[Records Boundary: Start]

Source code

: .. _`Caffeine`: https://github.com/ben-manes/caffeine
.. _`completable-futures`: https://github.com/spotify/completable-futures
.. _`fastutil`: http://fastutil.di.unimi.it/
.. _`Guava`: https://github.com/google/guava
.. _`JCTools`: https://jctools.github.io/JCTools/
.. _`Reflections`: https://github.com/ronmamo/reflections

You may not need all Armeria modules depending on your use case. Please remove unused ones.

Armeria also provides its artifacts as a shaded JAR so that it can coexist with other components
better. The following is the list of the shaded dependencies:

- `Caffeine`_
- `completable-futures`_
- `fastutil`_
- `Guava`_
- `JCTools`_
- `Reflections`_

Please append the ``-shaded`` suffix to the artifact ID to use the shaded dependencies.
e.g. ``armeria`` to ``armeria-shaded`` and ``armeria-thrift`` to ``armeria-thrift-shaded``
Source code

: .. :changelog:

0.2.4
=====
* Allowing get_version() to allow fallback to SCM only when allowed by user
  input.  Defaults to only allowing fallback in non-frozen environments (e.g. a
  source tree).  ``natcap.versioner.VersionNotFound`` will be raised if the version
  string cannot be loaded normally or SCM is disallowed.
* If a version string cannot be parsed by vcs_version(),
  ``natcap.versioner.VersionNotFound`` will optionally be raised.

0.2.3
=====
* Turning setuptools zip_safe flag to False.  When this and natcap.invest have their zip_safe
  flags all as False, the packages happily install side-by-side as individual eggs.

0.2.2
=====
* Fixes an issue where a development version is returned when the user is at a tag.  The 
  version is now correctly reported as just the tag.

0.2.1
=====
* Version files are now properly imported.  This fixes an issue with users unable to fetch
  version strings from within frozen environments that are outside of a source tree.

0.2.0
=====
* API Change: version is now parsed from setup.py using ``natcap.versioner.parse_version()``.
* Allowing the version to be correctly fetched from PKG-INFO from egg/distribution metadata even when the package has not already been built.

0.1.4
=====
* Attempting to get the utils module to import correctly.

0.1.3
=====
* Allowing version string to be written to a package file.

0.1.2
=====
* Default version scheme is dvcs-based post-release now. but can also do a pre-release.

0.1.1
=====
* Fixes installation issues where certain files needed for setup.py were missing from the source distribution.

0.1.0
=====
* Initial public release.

[Records Boundary: End]

=== Your task ===
A complete answer reproduces every line of the records in which the word "correctly" occurs.

=== Output of the task ===
  version is now correctly reported as just the tag.
* Allowing the version to be correctly fetched from PKG-INFO from egg/distribution metadata even when the package has not already been built.
* Attempting to get the utils module to import correctly.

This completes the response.